> **WORK TO COMPLETE**
Every entry, from first to last, is to be written out exactly.
[STUDY MATERIAL]
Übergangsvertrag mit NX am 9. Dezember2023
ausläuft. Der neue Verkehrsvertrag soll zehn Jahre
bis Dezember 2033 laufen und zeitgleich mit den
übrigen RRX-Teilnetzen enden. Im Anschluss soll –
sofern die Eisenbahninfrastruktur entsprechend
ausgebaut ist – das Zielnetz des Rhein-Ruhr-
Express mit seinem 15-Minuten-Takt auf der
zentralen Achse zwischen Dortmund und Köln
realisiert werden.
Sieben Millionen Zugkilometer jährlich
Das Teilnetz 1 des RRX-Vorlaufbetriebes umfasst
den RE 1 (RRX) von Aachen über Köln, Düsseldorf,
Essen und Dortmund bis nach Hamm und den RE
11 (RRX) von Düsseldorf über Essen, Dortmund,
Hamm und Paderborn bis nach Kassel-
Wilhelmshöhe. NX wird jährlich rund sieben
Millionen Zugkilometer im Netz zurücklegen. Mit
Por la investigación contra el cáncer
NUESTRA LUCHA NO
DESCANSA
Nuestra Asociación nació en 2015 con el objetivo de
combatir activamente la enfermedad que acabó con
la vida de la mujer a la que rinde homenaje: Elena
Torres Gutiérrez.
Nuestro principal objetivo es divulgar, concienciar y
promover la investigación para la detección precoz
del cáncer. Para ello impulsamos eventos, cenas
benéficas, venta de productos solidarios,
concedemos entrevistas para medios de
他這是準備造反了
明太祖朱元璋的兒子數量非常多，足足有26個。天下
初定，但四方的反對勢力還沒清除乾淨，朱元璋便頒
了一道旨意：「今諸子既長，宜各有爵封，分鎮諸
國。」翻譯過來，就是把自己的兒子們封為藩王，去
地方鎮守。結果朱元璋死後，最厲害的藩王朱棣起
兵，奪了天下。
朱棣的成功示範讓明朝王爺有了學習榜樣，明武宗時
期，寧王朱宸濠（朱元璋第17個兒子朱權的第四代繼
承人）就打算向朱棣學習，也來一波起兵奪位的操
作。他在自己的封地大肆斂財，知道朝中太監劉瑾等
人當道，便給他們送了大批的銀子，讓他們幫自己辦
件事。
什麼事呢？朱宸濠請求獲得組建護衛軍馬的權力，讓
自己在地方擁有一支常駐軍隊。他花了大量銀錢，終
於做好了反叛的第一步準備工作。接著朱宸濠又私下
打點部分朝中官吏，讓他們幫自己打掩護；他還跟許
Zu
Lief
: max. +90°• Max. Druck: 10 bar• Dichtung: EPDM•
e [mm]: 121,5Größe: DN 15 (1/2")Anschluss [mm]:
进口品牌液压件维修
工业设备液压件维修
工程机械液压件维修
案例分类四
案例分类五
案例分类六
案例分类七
[/STUDY MATERIAL]
> **SOLUTION TO THIS PROBLEM**
Übergangsvertrag mit NX am 9. Dezember2023
ausläuft. Der neue Verkehrsvertrag soll zehn Jahre
bis Dezember 2033 laufen und zeitgleich mit den
übrigen RRX-Teilnetzen enden. Im Anschluss soll –
sofern die Eisenbahninfrastruktur entsprechend
ausgebaut ist – das Zielnetz des Rhein-Ruhr-
Express mit seinem 15-Minuten-Takt auf der
zentralen Achse zwischen Dortmund und Köln
realisiert werden.
Sieben Millionen Zugkilometer jährlich
Das Teilnetz 1 des RRX-Vorlaufbetriebes umfasst
den RE 1 (RRX) von Aachen über Köln, Düsseldorf,
Essen und Dortmund bis nach Hamm und den RE
11 (RRX) von Düsseldorf über Essen, Dortmund,
Hamm und Paderborn bis nach Kassel-
Wilhelmshöhe. NX wird jährlich rund sieben
Millionen Zugkilometer im Netz zurücklegen. Mit
Por la investigación contra el cáncer
NUESTRA LUCHA NO
DESCANSA
Nuestra Asociación nació en 2015 con el objetivo de
combatir activamente la enfermedad que acabó con
la vida de la mujer a la que rinde homenaje: Elena
Torres Gutiérrez.
Nuestro principal objetivo es divulgar, concienciar y
promover la investigación para la detección precoz
del cáncer. Para ello impulsamos eventos, cenas
benéficas, venta de productos solidarios,
concedemos entrevistas para medios de
他這是準備造反了
明太祖朱元璋的兒子數量非常多，足足有26個。天下
初定，但四方的反對勢力還沒清除乾淨，朱元璋便頒
了一道旨意：「今諸子既長，宜各有爵封，分鎮諸
國。」翻譯過來，就是把自己的兒子們封為藩王，去
地方鎮守。結果朱元璋死後，最厲害的藩王朱棣起
兵，奪了天下。
朱棣的成功示範讓明朝王爺有了學習榜樣，明武宗時
期，寧王朱宸濠（朱元璋第17個兒子朱權的第四代繼
承人）就打算向朱棣學習，也來一波起兵奪位的操
作。他在自己的封地大肆斂財，知道朝中太監劉瑾等
人當道，便給他們送了大批的銀子，讓他們幫自己辦
件事。
什麼事呢？朱宸濠請求獲得組建護衛軍馬的權力，讓
自己在地方擁有一支常駐軍隊。他花了大量銀錢，終
於做好了反叛的第一步準備工作。接著朱宸濠又私下
打點部分朝中官吏，讓他們幫自己打掩護；他還跟許
Zu
Lief
: max. +90°• Max. Druck: 10 bar• Dichtung: EPDM•
e [mm]: 121,5Größe: DN 15 (1/2")Anschluss [mm]:
进口品牌液压件维修
工业设备液压件维修
工程机械液压件维修
案例分类四
案例分类五
案例分类六
案例分类七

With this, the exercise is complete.